Kees pursed his lips and motioned us into the hallway. “Jeannie, let me know what you get from these as soon as you’re finished, okay? And hold off on the Spiegelmann stuff until I tell you.”
“Okay.”
He led us down the corridor and through a maze of overstuffed offices bulging with furniture and strange machinery. “In case you didn’t notice, we haven’t quite moved in. The university, in its wisdom, contracted for the destruction of our old quarters before the new ones were built. Then the workers went on strike.”
“What about the students?”
“You mean the lack of them? They went out on strike too—in sympathy with the workers and just in time to extend their Christmas leave. Protest isn’t what it used to be.”
We ended up in a pretty nice office, complete with rug on the floor and pictures on the walls. Half of it was piled high with junk too, but the other half looked neater and more pleasant than anything we had back home. Kees sat behind an old and unpretentious turn-of-the-century desk and locked his fingers behind his head. To his right, on a separate table, two glowing computers hummed softly to themselves.
“So, tell me your tale.”
The stereotype of the self-proclaimed “busy” man is a guy who spends half his time telling you he’s got none to spare. With one assistant and the rest out on strike,
combined with what Beverly Hillstrom had told me about his popularity, Robert Kees struck me as having his life under control. He let us bumble through our story without one glance at his watch or a single sigh of impatience. When we finished, he got up, plucked the cooler from my lap, said, “Okay,” and left the room.

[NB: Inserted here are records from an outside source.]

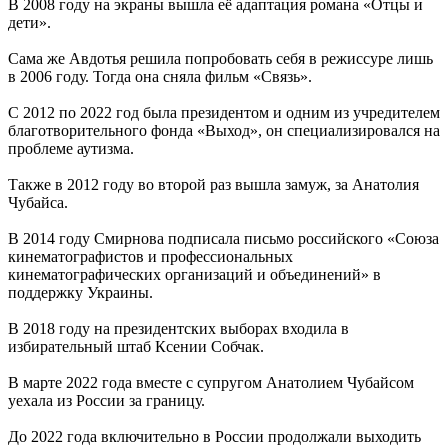
В 2008 году на экраны вышла её адаптация романа «Отцы и
дети».
Сама же Авдотья решила попробовать себя в режиссуре лишь
в 2006 году. Тогда она сняла фильм «Связь».
С 2012 по 2022 год была президентом и одним из учредителем
благотворительного фонда «Выход», он специализировался на
проблеме аутизма.
Также в 2012 году во второй раз вышла замуж, за Анатолия
Чубайса.
В 2014 году Смирнова подписала письмо российского «Союза
кинематографистов и профессиональных
кинематографических организаций и объединений» в
поддержку Украины.
В 2018 году на президентских выборах входила в
избирательный штаб Ксении Собчак.
В марте 2022 года вместе с супругом Анатолием Чубайсом
уехала из России за границу.
До 2022 года включительно в России продолжали выходить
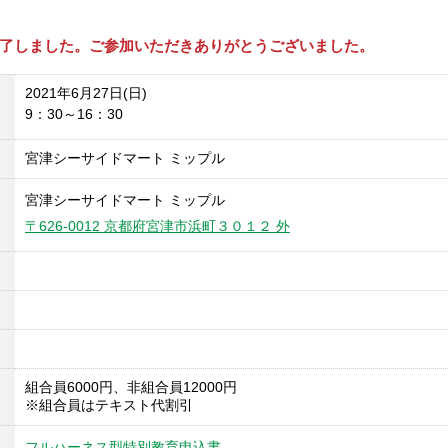
了しました。ご参加いただきありがとうございました。
2021年6月27日(日)
9：30～16：30
宮津シーサイドマート ミップル
宮津シーサイドマート ミップル
〒626-0012 京都府宮津市浜町３０１２ 外
組合員6000円、非組合員12000円
※組合員はテキスト代割引
フルハーネス型特別教育申込書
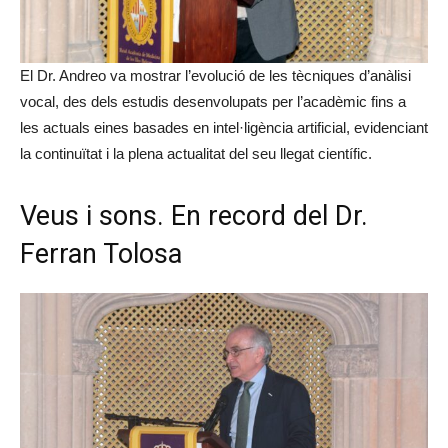
El Dr. Andreo va mostrar l’evolució de les tècniques d’anàlisi
vocal, des dels estudis desenvolupats per l’acadèmic fins a
les actuals eines basades en intel·ligència artificial, evidenciant
la continuïtat i la plena actualitat del seu llegat científic.
Veus i sons. En record del Dr.
Ferran Tolosa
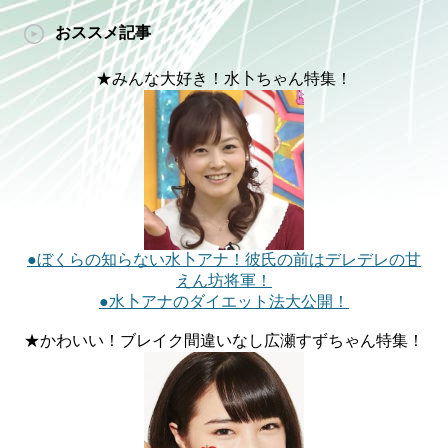
おススメ記事
★みんな大好き！水卜ちゃん特集！
●ぼくらの知らない水卜アナ！彼氏の前はデレデレの甘
えん坊将軍！
●水卜アナのダイエット法大公開！
★かわいい！ブレイク間違いなし広瀬すずちゃん特集！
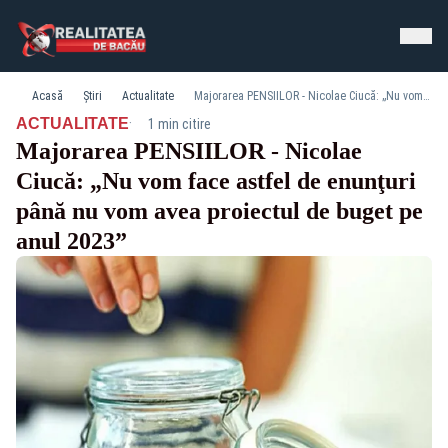
Acasă
Știri
Actualitate
Majorarea PENSIILOR - Nicolae Ciucă: „Nu vom face astfel de enunţuri până nu vom avea proiectul de buget pe anul 2023”
·
ACTUALITATE
1 min citire
Majorarea PENSIILOR - Nicolae
Ciucă: „Nu vom face astfel de enunţuri
până nu vom avea proiectul de buget pe
anul 2023”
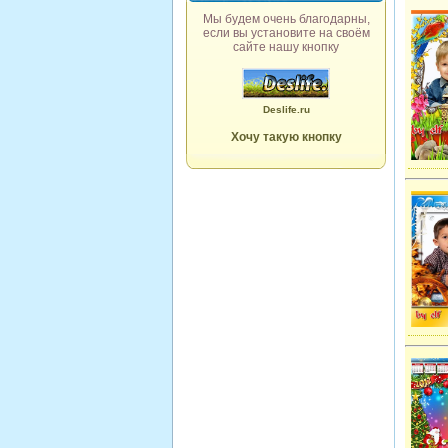
Мы будем очень благодарны,
если вы установите на своём
сайте нашу кнопку
Deslife.ru
Хочу такую кнопку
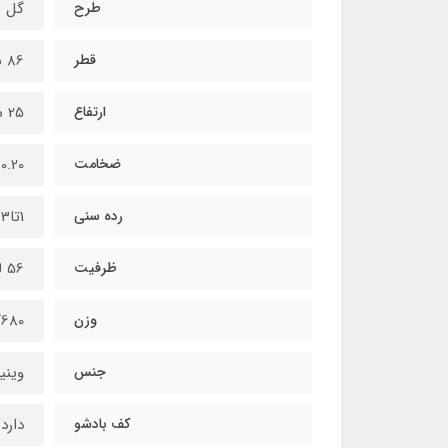
طرح
گل
قطر
86 سانتیمتر
ارتفاع
25 سانتیمتر
ضخامت
0.20 میلیمتر
رده سنی
1تا3 سال
ظرفیت
56 لیتر
وزن
680گرم
جنس
وینی
کف بادشو
دارد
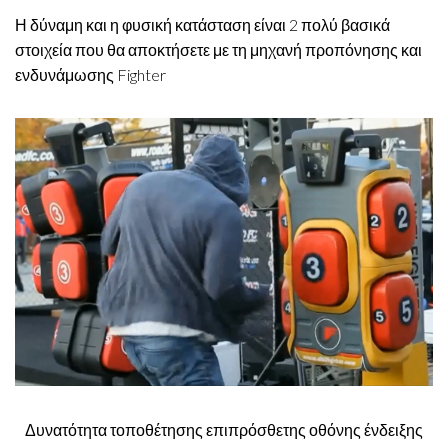
Η δύναμη και η φυσική κατάσταση είναι 2 πολύ βασικά
στοιχεία που θα αποκτήσετε με τη μηχανή προπόνησης και
ενδυνάμωσης Fighter
Δυνατότητα τοποθέτησης επιπρόσθετης οθόνης ένδειξης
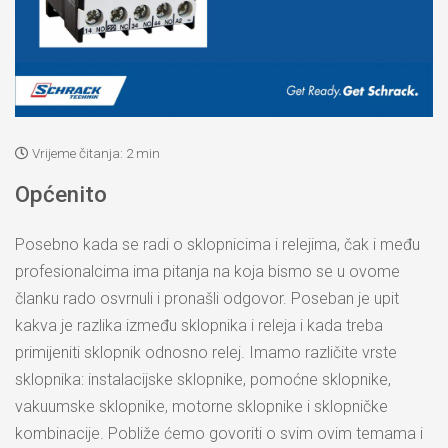
Vrijeme čitanja:
2 min
Općenito
Posebno kada se radi o sklopnicima i relejima, čak i među
profesionalcima ima pitanja na koja bismo se u ovome
članku rado osvrnuli i pronašli odgovor. Poseban je upit
kakva je razlika između sklopnika i releja i kada treba
primijeniti sklopnik odnosno relej. Imamo različite vrste
sklopnika: instalacijske sklopnike, pomoćne sklopnike,
vakuumske sklopnike, motorne sklopnike i sklopničke
kombinacije. Pobliže ćemo govoriti o svim ovim temama i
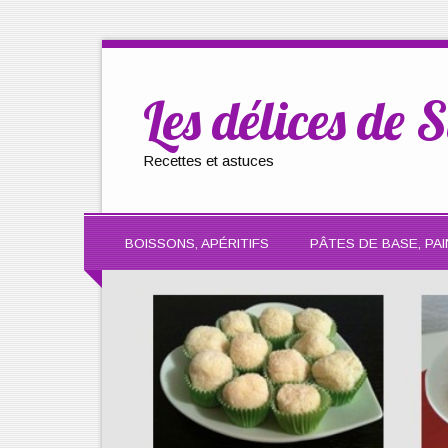
Les délices de S
Recettes et astuces
BOISSONS, APÉRITIFS
PÂTES DE BASE, PAI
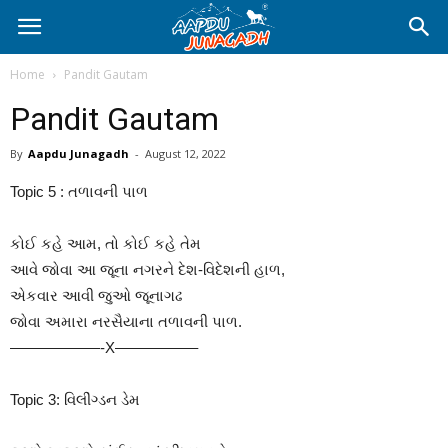
Home
Pandit Gautam
Pandit Gautam
By
Aapdu Junagadh
-
August 12, 2022
Topic 5 : તળાવની પાળ
કોઈ કહે આમ, તો કોઈ કહે તેમ
આવે જોવા આ જૂના નગરને દેશ-વિદેશની હાળ,
એકવાર આવી જુઓ જૂનાગઢ
જોવા અમારા નરસૈયાના તળાવની પાળ.
——————-X—————–
Topic 3: વિલીંગ્ડન ડેમ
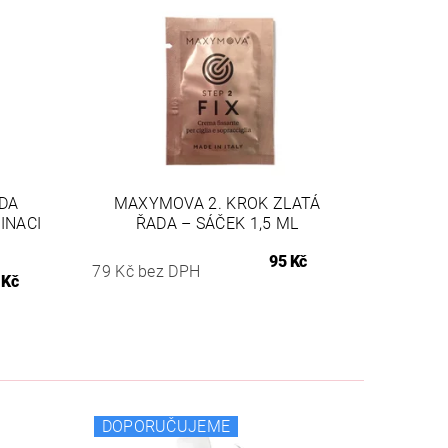
DA
MAXYMOVA 2. KROK ZLATÁ
INACI
ŘADA – SÁČEK 1,5 ML
95 Kč
79 Kč bez DPH
 Kč
DOPORUČUJEME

Frank raised his eyebrows. “What did that mean?”
“I guess he’s either doing it right now, or he just threw it out the window.”
“Were we supposed to follow him?”
“Not unless you know how to work any of that stuff.” We sat there for over an hour, staring out the window, staring at the floor, staring at each other, until he finally returned. “That’s quite the collection.”
“How do you mean?” He parked himself with his hands behind his head again. “It’s filled with goodies. A standard batch of samples, even from Beverly, has a few slides, a few swabs, maybe some tissue, and that’s about it. She threw in everything but the kitchen sink—she must have had some serious reservations when she did the autopsy.”
“That’s what she told me.”
“Then why the hell didn’t she tell us at the time?” Murphy muttered. “It sure would have saved us a lot of wear and tear, not to mention an extra body in the morgue.”
Kees smiled. “Ah, but that’s not the game, is it? You demand, we supply. Nobody wants to ask us about our doubts—that’s for the defense. If we find something odd, the prosecution doesn’t want to know about it, not unless we can guarantee where it’ll lead them. Besides, according to the paperwork she enclosed, you’ve got the right man in jail.”
Frank passed his hand across his mouth. “Then what are we doing here?”
“I can dig deeper than she can. I think that’s why she kept as much as she did—just in case. I don’t know if you’re aware of it, but you’ve got yourself a very good medical examiner up there.”